Workshop description and aim
Ensemble forecasting -- which uses a set of predictions to improve on a single-model output -- have been very successful in improving operational weather forecasting and are also used in many other fields such as data science and economics. Ensemble techniques are even used in state-of-the-art machine learning competitions to improve performance. Their use in Space Weather (SW) forecasting could not only improve forecast accuracy but also provide simple model uncertainties that are crucial for improving end-user understanding of the products available.

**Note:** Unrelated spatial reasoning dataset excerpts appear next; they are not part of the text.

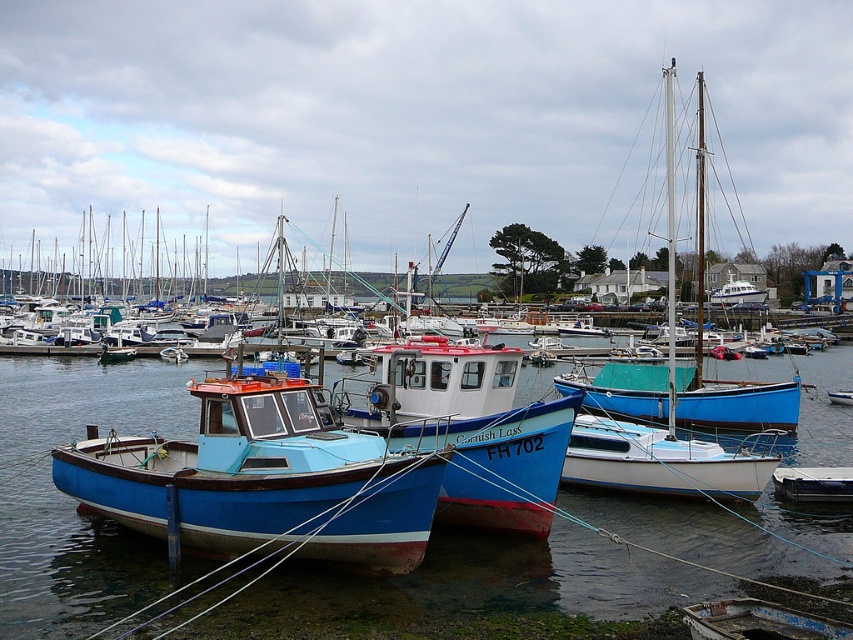
Can you confirm if blue matte water at center is taller than teal wooden sailboat at center?

Incorrect, blue matte water at center's height is not larger of teal wooden sailboat at center's.

Does blue matte water at center have a larger size compared to teal wooden sailboat at center?

Incorrect, blue matte water at center is not larger than teal wooden sailboat at center.

Who is more distant from viewer, (x=306, y=612) or (x=666, y=356)?

Positioned behind is point (x=666, y=356).

Identify the location of blue matte water at center. Image resolution: width=853 pixels, height=640 pixels. (71, 499).

Measure the distance from matte blue boat at center to teal wooden sailboat at center.

The distance of matte blue boat at center from teal wooden sailboat at center is 17.22 meters.

Consider the image. Which is more to the left, matte blue boat at center or teal wooden sailboat at center?

From the viewer's perspective, matte blue boat at center appears more on the left side.

Who is more forward, (190, 452) or (700, 156)?

Point (190, 452) is more forward.

This screenshot has height=640, width=853. Find the location of `matte blue boat at center`. matte blue boat at center is located at coordinates (260, 481).

Which is above, blue matte water at center or matte blue boat at center?

matte blue boat at center

Does blue matte water at center appear over matte blue boat at center?

No.

This screenshot has width=853, height=640. Identify the location of blue matte water at center. (71, 499).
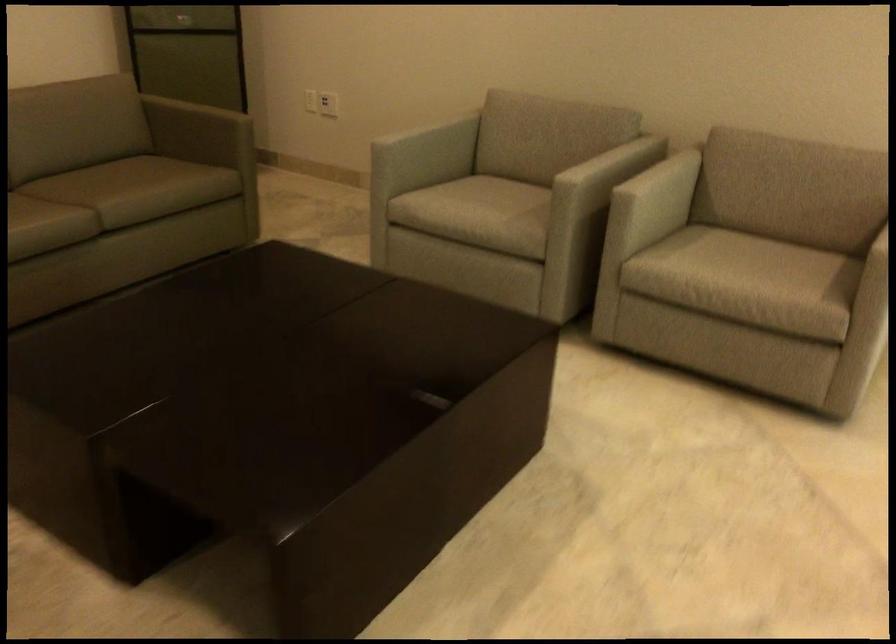
What do you see at coordinates (227, 114) in the screenshot? This screenshot has height=644, width=896. I see `the green sofa armrest` at bounding box center [227, 114].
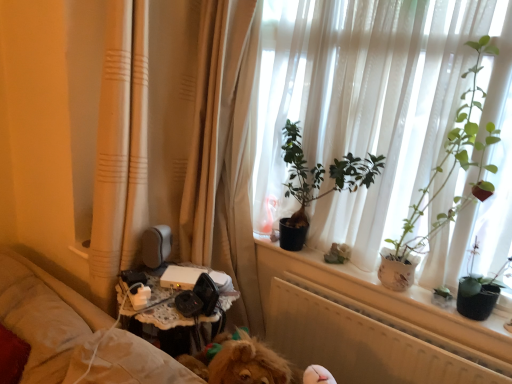
Measure the distance between point (488, 46) and camera.

Point (488, 46) is 1.51 meters from camera.

You are a GUI agent. You are given a task and a screenshot of the screen. Output one action in this format:
    pyautogui.click(x=<x>, y=<y>)
    Task: Click on the green matte plant at center, acting as the first houseplant starting from the left
    
    Given the screenshot: What is the action you would take?
    pyautogui.click(x=321, y=175)

Is green matte plant at center, acting as the first houseplant starting from the left, completely or partially outside of green matte plant at upper right, placed as the 2th houseplant when sorted from left to right?

Indeed, green matte plant at center, acting as the first houseplant starting from the left, is completely outside green matte plant at upper right, placed as the 2th houseplant when sorted from left to right.

Is point (293, 187) closer to camera compared to point (403, 290)?

No, (293, 187) is further to viewer.

What's the angular difference between green matte plant at center, the 2th houseplant positioned from the right, and green matte plant at upper right, placed as the 2th houseplant when sorted from left to right,'s facing directions?

The facing directions of green matte plant at center, the 2th houseplant positioned from the right, and green matte plant at upper right, placed as the 2th houseplant when sorted from left to right, are 0.000984 degrees apart.

Would you say green matte plant at center, acting as the first houseplant starting from the left, is to the left or to the right of green matte plant at upper right, placed as the 2th houseplant when sorted from left to right, in the picture?

In the image, green matte plant at center, acting as the first houseplant starting from the left, appears on the left side of green matte plant at upper right, placed as the 2th houseplant when sorted from left to right.

Who is shorter, green matte plant at upper right, which is counted as the 1th houseplant, starting from the right, or green matte plant at center, the 2th houseplant positioned from the right?

Standing shorter between the two is green matte plant at center, the 2th houseplant positioned from the right.

How different are the orientations of green matte plant at upper right, placed as the 2th houseplant when sorted from left to right, and green matte plant at center, the 2th houseplant positioned from the right, in degrees?

There is a 0.000984-degree angle between the facing directions of green matte plant at upper right, placed as the 2th houseplant when sorted from left to right, and green matte plant at center, the 2th houseplant positioned from the right.

Which of these two, green matte plant at upper right, placed as the 2th houseplant when sorted from left to right, or green matte plant at center, the 2th houseplant positioned from the right, is thinner?

green matte plant at center, the 2th houseplant positioned from the right, is thinner.

From a real-world perspective, is green matte plant at upper right, placed as the 2th houseplant when sorted from left to right, on green matte plant at center, acting as the first houseplant starting from the left?

Yes, from a real-world perspective, green matte plant at upper right, placed as the 2th houseplant when sorted from left to right, is above green matte plant at center, acting as the first houseplant starting from the left.

The height and width of the screenshot is (384, 512). Find the location of `houseplant below the beige fabric curtain at left (from a real-world perspective)`. houseplant below the beige fabric curtain at left (from a real-world perspective) is located at coordinates (321, 175).

Considering the positions of objects beige fabric curtain at left and green matte plant at center, acting as the first houseplant starting from the left, in the image provided, who is in front, beige fabric curtain at left or green matte plant at center, acting as the first houseplant starting from the left,?

beige fabric curtain at left is more forward.

How different are the orientations of beige fabric curtain at left and green matte plant at center, the 2th houseplant positioned from the right, in degrees?

They differ by 0.29 degrees in their facing directions.

Is beige fabric curtain at left taller or shorter than green matte plant at center, acting as the first houseplant starting from the left?

beige fabric curtain at left is taller than green matte plant at center, acting as the first houseplant starting from the left.

Can you confirm if green matte plant at upper right, which is counted as the 1th houseplant, starting from the right, is wider than beige fabric curtain at left?

No, green matte plant at upper right, which is counted as the 1th houseplant, starting from the right, is not wider than beige fabric curtain at left.

Is point (470, 105) closer to viewer compared to point (208, 99)?

That is True.

Consider the image. Is green matte plant at upper right, which is counted as the 1th houseplant, starting from the right, facing towards beige fabric curtain at left?

No, green matte plant at upper right, which is counted as the 1th houseplant, starting from the right, is not turned towards beige fabric curtain at left.

Considering the sizes of objects green matte plant at upper right, which is counted as the 1th houseplant, starting from the right, and beige fabric curtain at left in the image provided, who is taller, green matte plant at upper right, which is counted as the 1th houseplant, starting from the right, or beige fabric curtain at left?

Standing taller between the two is beige fabric curtain at left.

Is green matte plant at center, the 2th houseplant positioned from the right, wider or thinner than beige fabric curtain at left?

Clearly, green matte plant at center, the 2th houseplant positioned from the right, has less width compared to beige fabric curtain at left.

Which is closer, (x=302, y=182) or (x=185, y=244)?

Clearly, point (x=302, y=182) is closer to the camera than point (x=185, y=244).

Consider the image. Considering the positions of objects green matte plant at center, acting as the first houseplant starting from the left, and beige fabric curtain at left in the image provided, who is more to the left, green matte plant at center, acting as the first houseplant starting from the left, or beige fabric curtain at left?

beige fabric curtain at left.

Is green matte plant at center, acting as the first houseplant starting from the left, shorter than beige fabric curtain at left?

Yes.

Considering the sizes of objects beige fabric curtain at left and green matte plant at upper right, which is counted as the 1th houseplant, starting from the right, in the image provided, who is taller, beige fabric curtain at left or green matte plant at upper right, which is counted as the 1th houseplant, starting from the right,?

Standing taller between the two is beige fabric curtain at left.

From a real-world perspective, is beige fabric curtain at left on green matte plant at upper right, placed as the 2th houseplant when sorted from left to right?

Actually, beige fabric curtain at left is physically below green matte plant at upper right, placed as the 2th houseplant when sorted from left to right, in the real world.

Is beige fabric curtain at left positioned far away from green matte plant at upper right, placed as the 2th houseplant when sorted from left to right?

No.

Image resolution: width=512 pixels, height=384 pixels. What are the coordinates of `houseplant that appears below the green matte plant at upper right, which is counted as the 1th houseplant, starting from the right (from the image's perspective)` in the screenshot? It's located at (321, 175).

Where is `houseplant on the right of green matte plant at center, the 2th houseplant positioned from the right`? The image size is (512, 384). houseplant on the right of green matte plant at center, the 2th houseplant positioned from the right is located at coordinates (444, 181).

Looking at the image, which one is located further to green matte plant at center, the 2th houseplant positioned from the right, green matte plant at upper right, placed as the 2th houseplant when sorted from left to right, or beige fabric curtain at left?

Among the two, green matte plant at upper right, placed as the 2th houseplant when sorted from left to right, is located further to green matte plant at center, the 2th houseplant positioned from the right.

Estimate the real-world distances between objects in this image. Which object is closer to beige fabric curtain at left, green matte plant at upper right, placed as the 2th houseplant when sorted from left to right, or green matte plant at center, acting as the first houseplant starting from the left?

Based on the image, green matte plant at center, acting as the first houseplant starting from the left, appears to be nearer to beige fabric curtain at left.

Considering their positions, is beige fabric curtain at left positioned further to green matte plant at upper right, placed as the 2th houseplant when sorted from left to right, than green matte plant at center, the 2th houseplant positioned from the right?

beige fabric curtain at left.

Looking at the image, which one is located closer to green matte plant at center, the 2th houseplant positioned from the right, beige fabric curtain at left or green matte plant at upper right, placed as the 2th houseplant when sorted from left to right?

beige fabric curtain at left lies closer to green matte plant at center, the 2th houseplant positioned from the right, than the other object.

From the image, which object appears to be nearer to beige fabric curtain at left, green matte plant at center, the 2th houseplant positioned from the right, or green matte plant at upper right, which is counted as the 1th houseplant, starting from the right?

green matte plant at center, the 2th houseplant positioned from the right, is positioned closer to the anchor beige fabric curtain at left.

Based on their spatial positions, is green matte plant at center, acting as the first houseplant starting from the left, or beige fabric curtain at left further from green matte plant at upper right, placed as the 2th houseplant when sorted from left to right?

In the past few years the use of ensembles in SW forecasting has grown. However, in comparison to terrestrial weather forecasting, their potential hasn’t been fully used yet.
The main goal of this workshop is to make concrete steps towards improving the SW forecasting capabilities by implementing ensemble techniques that have been successful in other forecasting fields, especially terrestrial weather. In order to achieve this main goal, this workshop aims to shed light into questions such as:
1. Usefulness of Ensembles. Given the limitations of input data and/or models used for foresting, can ensemble techniques contribute significantly to improve forecasting of SW events? Are the ensemble methods implemented in other fields transferable to SW forecasting?
2. Type of Ensembles. Multi-model input ensembles versus initial conditions perturbation single-model ensembles: when and how to apply either case.
3. Combination of Forecasts. Are simple combinations (e.g. averages) of forecasts more successful than complex combinations (e.g. weighting schemes) in SW forecasting?
This workshop aims to bring together researchers from academic institutions, operational forecasters across all subfields of SW, experts in terrestrial weather forecasting, and experts in financial/economical forecasting -- among others.